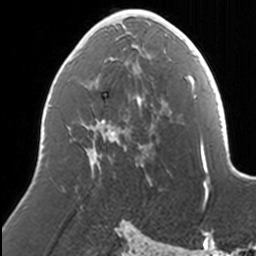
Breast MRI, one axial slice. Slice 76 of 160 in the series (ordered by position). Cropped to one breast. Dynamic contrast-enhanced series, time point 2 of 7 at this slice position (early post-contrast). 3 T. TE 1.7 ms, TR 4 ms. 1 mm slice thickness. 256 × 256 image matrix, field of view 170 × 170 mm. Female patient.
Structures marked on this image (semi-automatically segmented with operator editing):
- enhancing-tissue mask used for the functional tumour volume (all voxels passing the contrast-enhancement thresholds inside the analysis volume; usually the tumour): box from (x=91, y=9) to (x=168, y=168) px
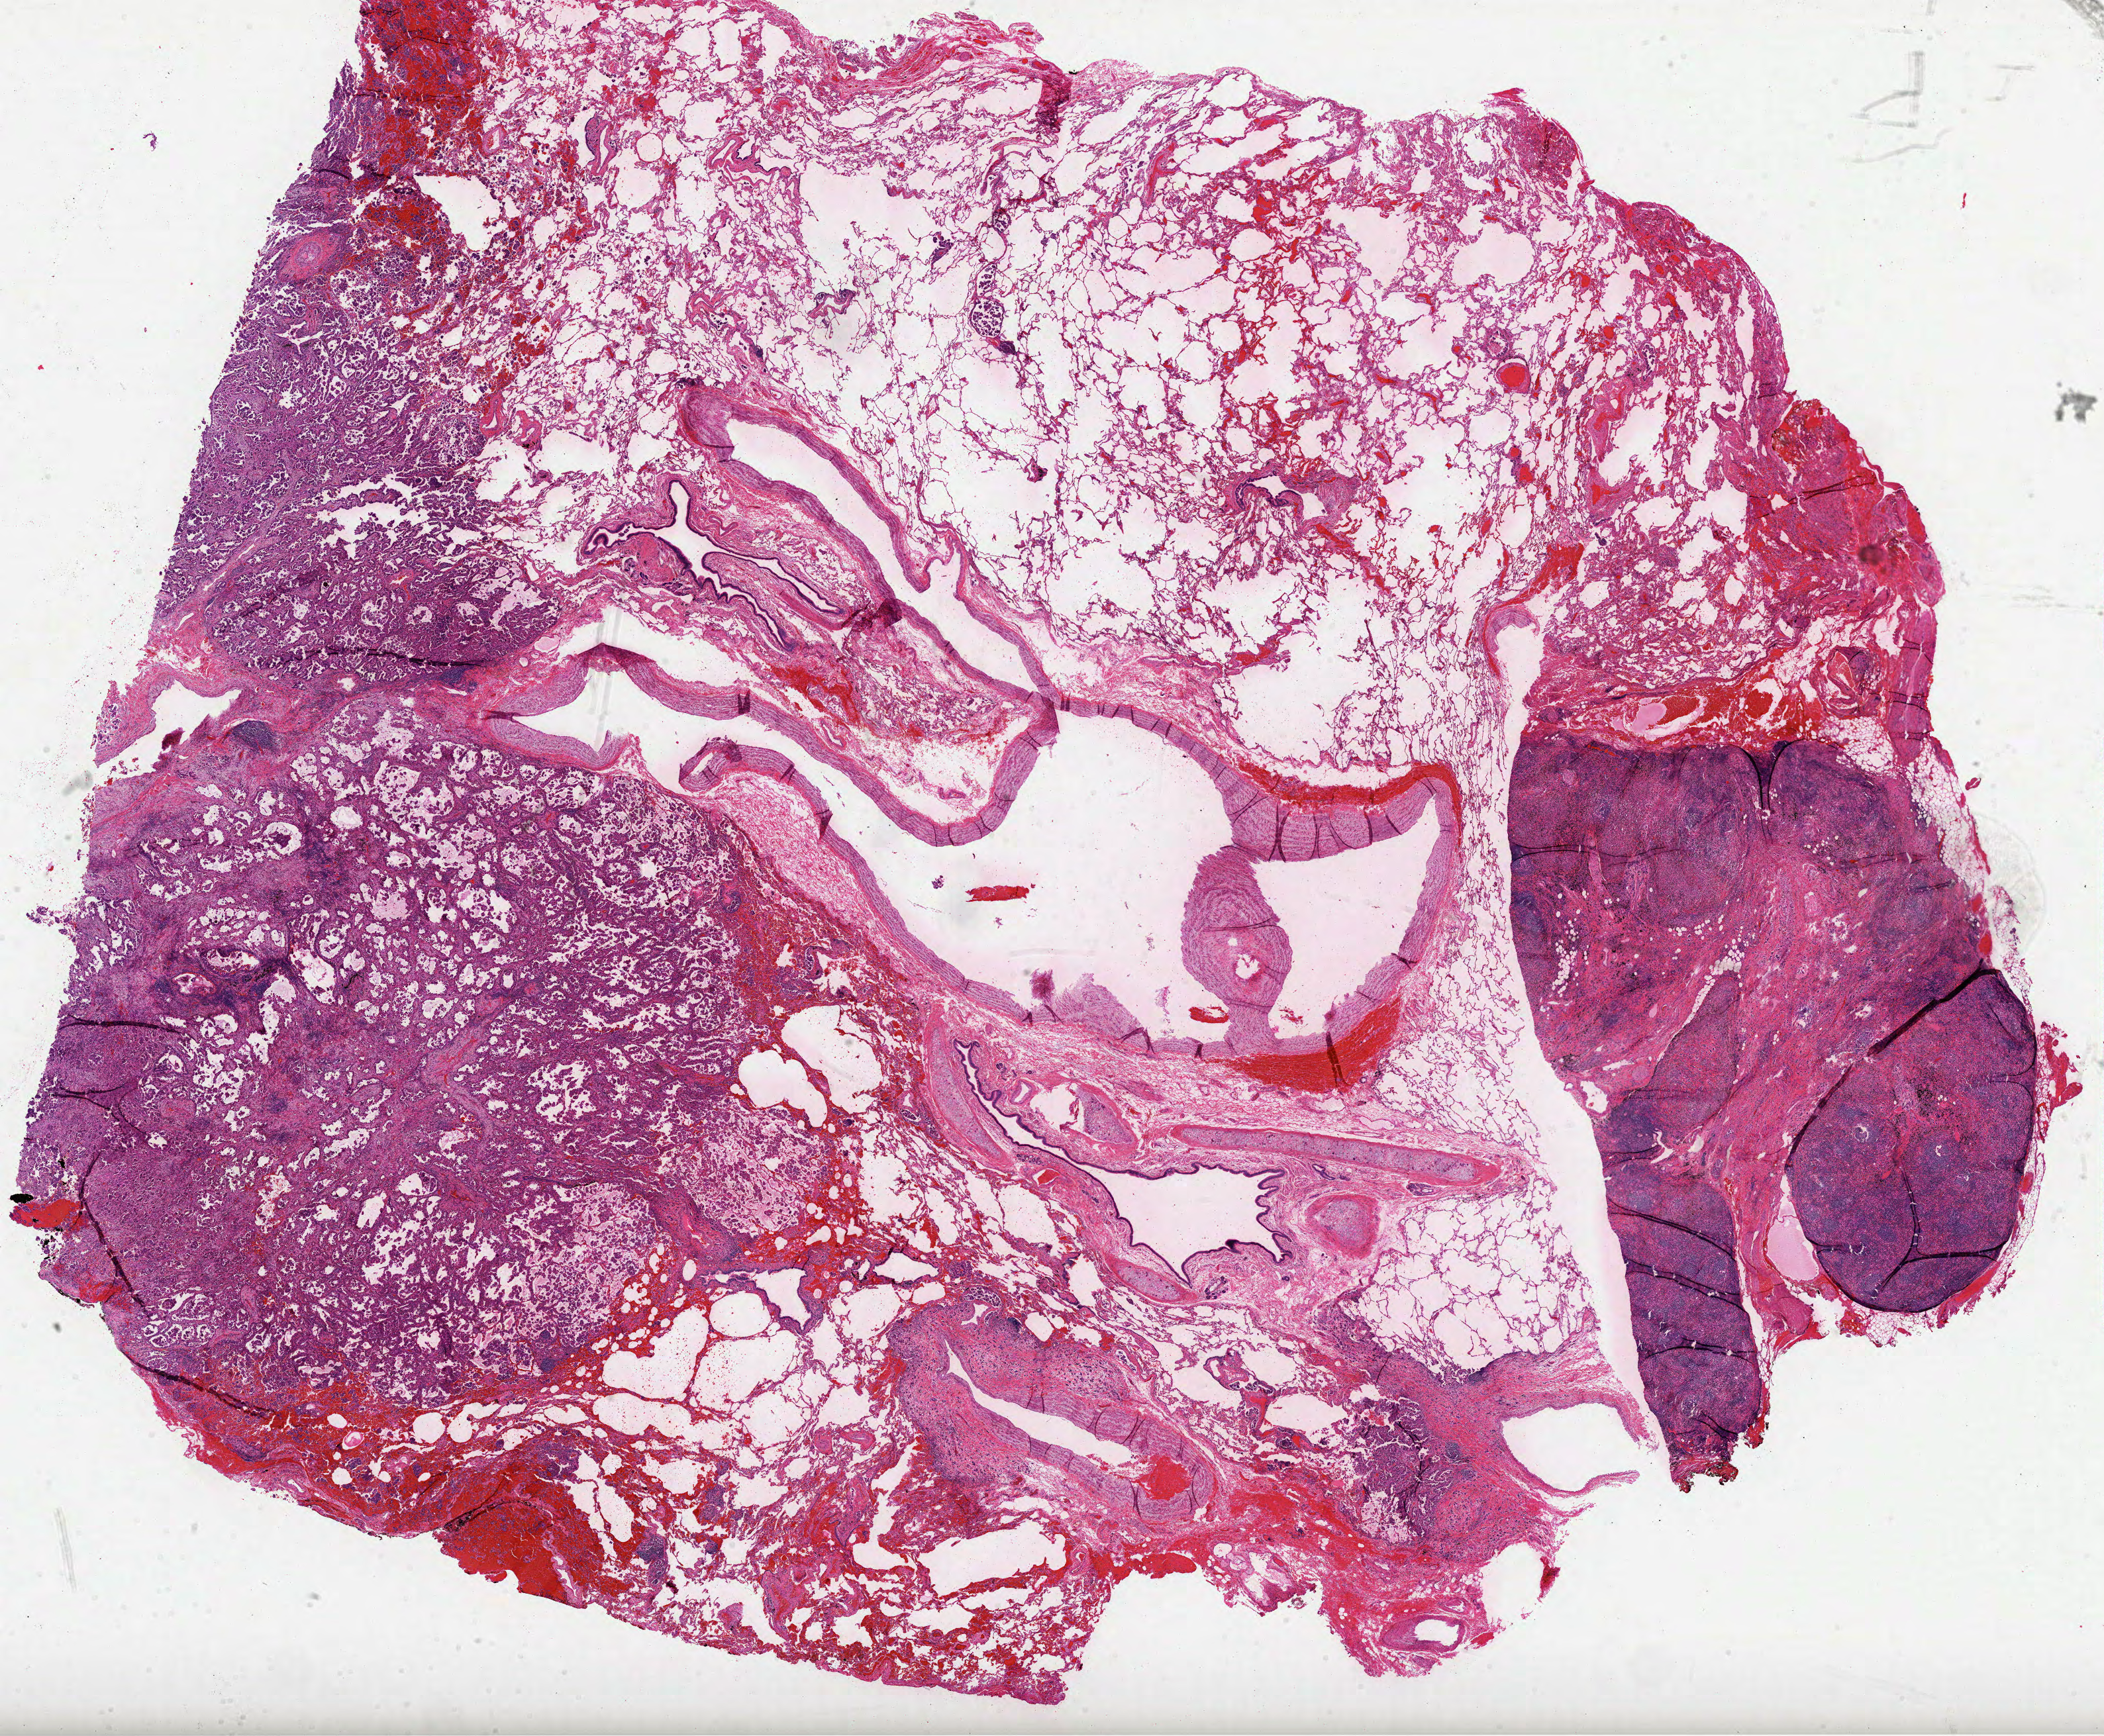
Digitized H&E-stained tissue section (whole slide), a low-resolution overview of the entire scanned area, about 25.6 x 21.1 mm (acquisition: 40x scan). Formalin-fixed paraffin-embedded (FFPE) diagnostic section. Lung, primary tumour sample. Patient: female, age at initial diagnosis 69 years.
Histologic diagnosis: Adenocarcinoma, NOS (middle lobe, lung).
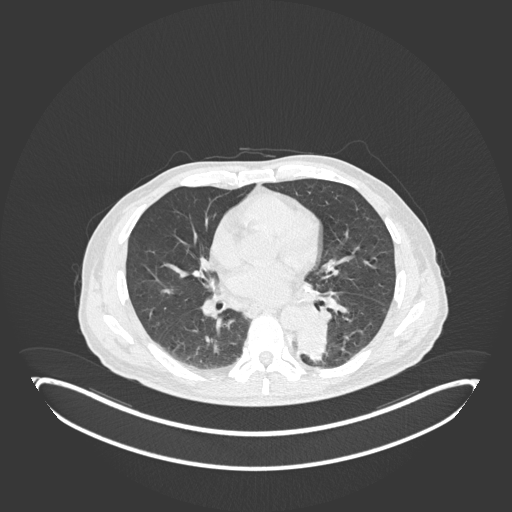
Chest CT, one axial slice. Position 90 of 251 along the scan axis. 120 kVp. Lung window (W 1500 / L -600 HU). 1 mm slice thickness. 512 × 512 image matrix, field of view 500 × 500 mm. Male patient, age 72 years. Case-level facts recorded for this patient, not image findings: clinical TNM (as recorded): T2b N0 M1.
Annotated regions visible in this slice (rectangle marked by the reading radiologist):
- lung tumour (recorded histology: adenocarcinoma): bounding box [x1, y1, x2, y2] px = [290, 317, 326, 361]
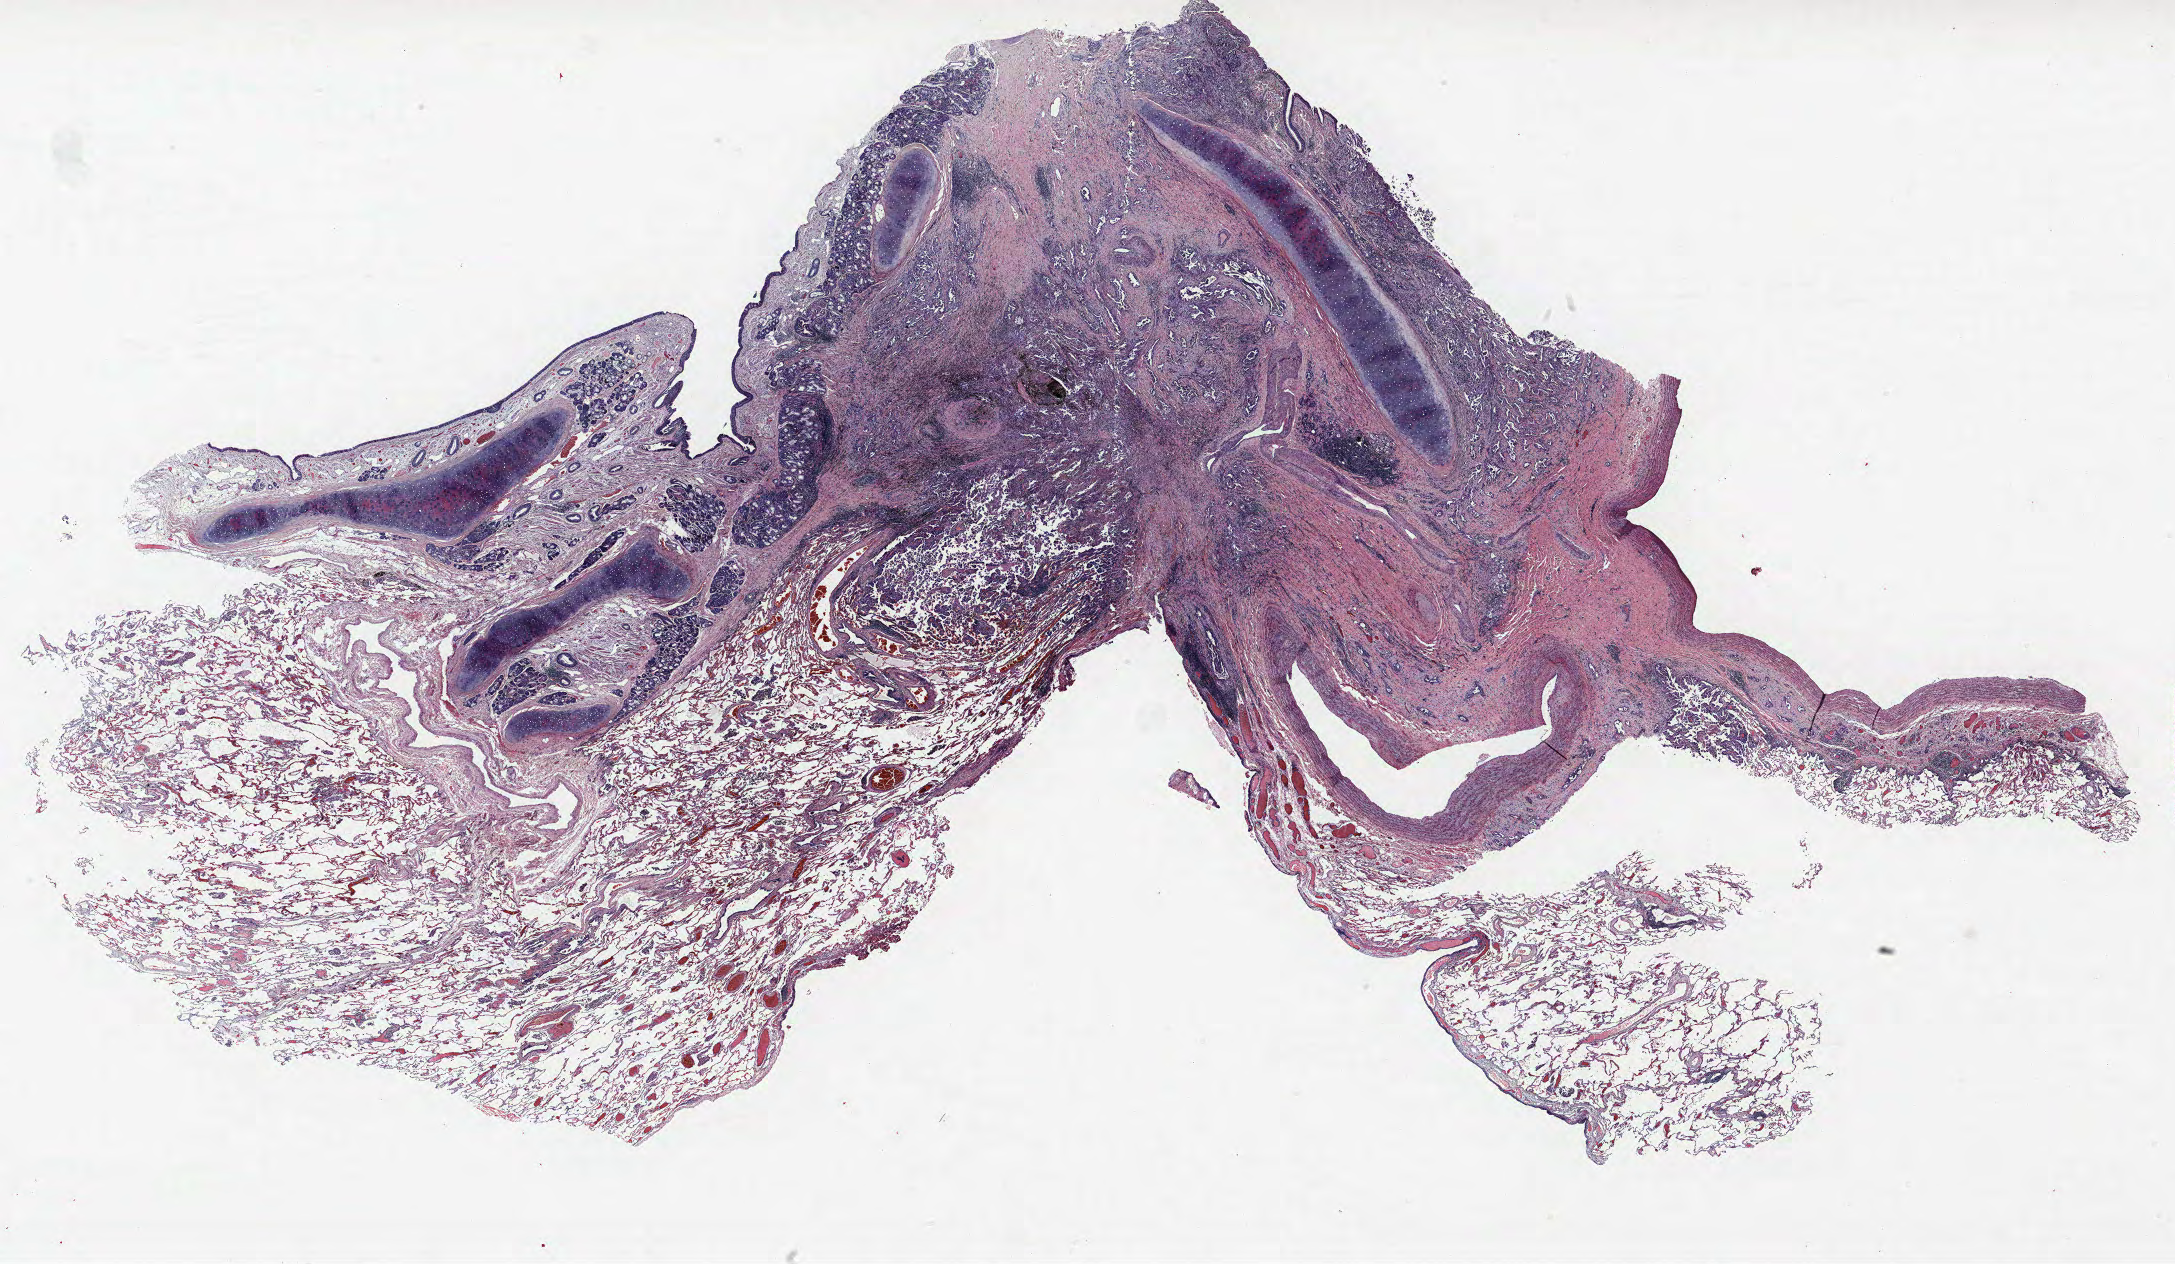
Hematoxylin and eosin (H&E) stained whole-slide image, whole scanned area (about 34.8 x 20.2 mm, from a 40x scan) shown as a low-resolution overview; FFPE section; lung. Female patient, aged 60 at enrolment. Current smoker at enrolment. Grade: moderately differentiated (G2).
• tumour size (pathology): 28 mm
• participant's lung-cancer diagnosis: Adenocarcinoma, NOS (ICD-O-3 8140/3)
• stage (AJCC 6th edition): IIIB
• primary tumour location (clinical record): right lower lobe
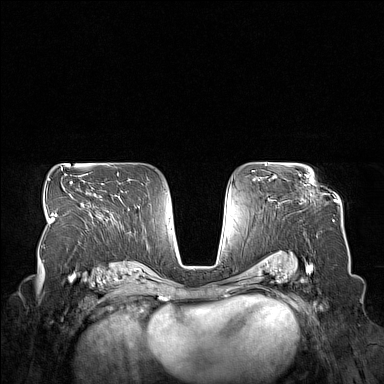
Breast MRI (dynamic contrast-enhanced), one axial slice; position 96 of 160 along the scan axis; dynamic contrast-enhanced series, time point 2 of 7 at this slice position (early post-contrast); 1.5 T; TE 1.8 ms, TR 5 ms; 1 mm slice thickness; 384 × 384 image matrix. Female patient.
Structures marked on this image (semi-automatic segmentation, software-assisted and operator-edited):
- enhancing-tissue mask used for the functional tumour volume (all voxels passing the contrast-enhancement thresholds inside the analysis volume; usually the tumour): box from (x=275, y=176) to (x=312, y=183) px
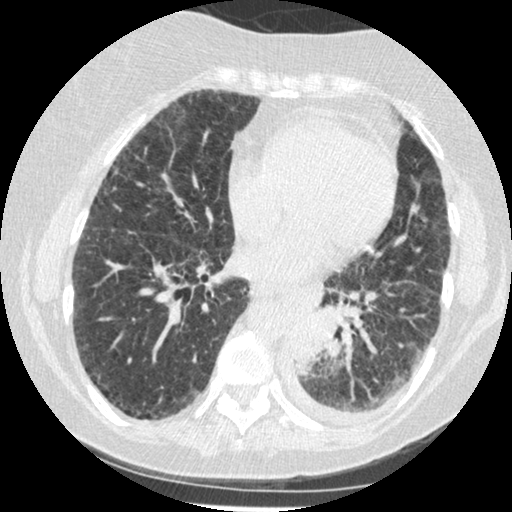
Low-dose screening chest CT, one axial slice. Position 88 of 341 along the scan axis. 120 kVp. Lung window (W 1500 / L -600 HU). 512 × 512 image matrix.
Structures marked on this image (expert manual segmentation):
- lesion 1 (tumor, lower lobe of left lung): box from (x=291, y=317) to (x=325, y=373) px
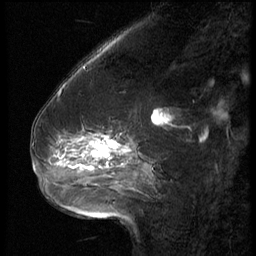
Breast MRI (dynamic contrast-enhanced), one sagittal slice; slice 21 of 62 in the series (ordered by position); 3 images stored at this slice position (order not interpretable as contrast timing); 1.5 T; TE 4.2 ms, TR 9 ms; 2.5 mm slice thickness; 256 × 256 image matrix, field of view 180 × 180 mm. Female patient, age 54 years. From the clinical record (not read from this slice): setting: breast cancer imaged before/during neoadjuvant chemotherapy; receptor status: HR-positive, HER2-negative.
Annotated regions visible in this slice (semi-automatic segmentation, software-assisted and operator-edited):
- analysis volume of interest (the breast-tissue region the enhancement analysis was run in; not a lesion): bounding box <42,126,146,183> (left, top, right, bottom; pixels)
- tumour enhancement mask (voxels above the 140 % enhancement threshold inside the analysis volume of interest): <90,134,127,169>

What you will do
The lines from the start of the data through the line that contains "Structures marked on this image (semi-automatically" are to be returned exactly, please, with both ends included and every picture left out.

Finished exercise
Breast MRI, one axial slice. Slice 76 of 160 in the series (ordered by position). Cropped to one breast. Dynamic contrast-enhanced series, time point 2 of 7 at this slice position (early post-contrast). 3 T. TE 1.7 ms, TR 4 ms. 1 mm slice thickness. 256 × 256 image matrix, field of view 170 × 170 mm. Female patient.
Structures marked on this image (semi-automatically segmented with operator editing):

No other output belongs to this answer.